Against Pitt last Saturday, it was more of the same. In the face of a shaky start, things could have gone awry, irrevocably. But the details made a difference – special teams showed up, and Chris Tyree’s decision to try a punt return gave Notre Dame its first productive offense of the day. Despite two defenders darting in his direction, Tyree took a shot, breaking not one but two solo tackles, slipping past white jerseys until he found green grass. With a decision that seemed so small, Notre Dame found fortune. Estime stayed true to form, too – even up 44-0, he broke tackles and fought for every Irish inch.

And if USC was a defensive masterpiece, Pitt was Al Golden’s magnum opus. With 10:13 left in the third, spying a five-yard out on the interior with busted coverage, Jaden Mickey bolted across the ball’s trajectory for a pick-six. That split-second decision started an unstoppable avalanche of Irish defense. A few plays later, Pitt quarterback Christian Veilleux, flushed from the pocket, tried to throw it away on a broken play. He meant it as a meaningless toss, but Irish cornerback Christian Gray made it a critical one instead, intercepting Veilleux’s pass in his best OBJ impersonation.

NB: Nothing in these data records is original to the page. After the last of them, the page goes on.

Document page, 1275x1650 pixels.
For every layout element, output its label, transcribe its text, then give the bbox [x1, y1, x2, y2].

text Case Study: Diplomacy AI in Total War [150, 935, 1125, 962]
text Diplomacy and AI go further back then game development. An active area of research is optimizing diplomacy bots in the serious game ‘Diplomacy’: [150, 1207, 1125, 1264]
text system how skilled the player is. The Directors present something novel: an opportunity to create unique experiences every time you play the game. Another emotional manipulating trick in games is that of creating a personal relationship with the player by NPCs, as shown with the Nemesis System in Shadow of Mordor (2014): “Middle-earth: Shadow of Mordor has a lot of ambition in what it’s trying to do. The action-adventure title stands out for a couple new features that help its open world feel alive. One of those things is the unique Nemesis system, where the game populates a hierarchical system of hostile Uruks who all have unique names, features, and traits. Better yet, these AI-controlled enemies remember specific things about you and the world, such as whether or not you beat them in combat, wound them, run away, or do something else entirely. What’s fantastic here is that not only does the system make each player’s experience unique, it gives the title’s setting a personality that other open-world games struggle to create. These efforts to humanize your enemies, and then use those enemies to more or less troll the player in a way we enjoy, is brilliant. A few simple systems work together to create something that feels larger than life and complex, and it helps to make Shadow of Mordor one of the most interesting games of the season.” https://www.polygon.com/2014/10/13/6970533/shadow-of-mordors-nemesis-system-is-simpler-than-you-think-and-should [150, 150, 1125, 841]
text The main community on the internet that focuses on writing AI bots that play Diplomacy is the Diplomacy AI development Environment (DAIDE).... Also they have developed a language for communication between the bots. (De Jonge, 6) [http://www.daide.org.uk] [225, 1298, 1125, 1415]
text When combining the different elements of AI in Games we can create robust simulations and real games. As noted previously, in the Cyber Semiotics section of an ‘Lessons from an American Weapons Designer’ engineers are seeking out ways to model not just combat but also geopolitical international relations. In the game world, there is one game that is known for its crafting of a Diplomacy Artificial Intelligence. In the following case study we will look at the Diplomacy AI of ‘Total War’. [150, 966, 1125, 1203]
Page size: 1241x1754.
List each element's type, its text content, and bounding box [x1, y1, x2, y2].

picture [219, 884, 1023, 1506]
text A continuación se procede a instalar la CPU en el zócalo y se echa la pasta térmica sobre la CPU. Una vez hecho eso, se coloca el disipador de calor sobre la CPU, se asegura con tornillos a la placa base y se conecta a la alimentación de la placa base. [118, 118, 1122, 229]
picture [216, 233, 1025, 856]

Four plays and another difference-making effort from special teams later, the Irish were up 37. From then on, there was nothing on Notre Dame's mind but a decisive defeat. After that, Pitt never strung more than four plays together. The little things mean a lot.

That’s not to say there weren’t imperfections in both games. Against USC, Notre Dame’s defensive celebration at the end of the half cost them a field goal – jubilant after sacking Caleb Williams, a trio of Irish defenders were too busy mean-mugging to notice the Trojans flying into formation. To avoid the offside penalty, Marcus Freeman had to call timeout, a gift to Lincoln Riley, who had none of his own left. The reset let USC trot out its field goal unit and put one through the uprights as the second quarter expired to make it 24-6. The issue arose against Pitt, too, like a missed extra point and six penalties for 75 yards. Last week, details (or lack of attention thereof) cost Mitchell Evans his season. Those imperfections didn’t ultimately cost the Irish against USC or Pitt. In other weeks, similar mistakes have – one look at the Ohio State game is all it takes to prove that.

The details giveth, and the details taketh away. What determines what they do to the Irish?

Maybe they giveth to the underdog – against USC, Notre Dame had nothing to lose. A playoff-hope-dashing loss to Louisville turned the season on its head, putting the program on the precipice of plummet. But, the same was arguably true in the season-opener against Ohio State. And though the Irish fought until the end, the attention to detail that was present three weeks ago was absent in week five, despite the fact that no one really believed Notre Dame could pull a win out, even in South Bend.

On the other hand, maybe the details weigh in favor of the clear favorite – against Navy and Pitt, the question was never really if Notre Dame would win, it was just by how much. But, against Louisville and even Duke, being the powerhouse program seemed to do the Irish no favors.

Has Notre Dame turned a corner? It depends on which version of the team shows up. Focus has fostered the Irish fate. Across the first ten weeks, different details mean 9-0. Or do they mean 5-4.

So too do the details mean a year that ends 11-2. Or one that ends 7-6. Each game that remains may be 60 minutes, but the seconds will save or spoil Notre Dame’s season. Don’t believe me? Just ask Russell Wilson.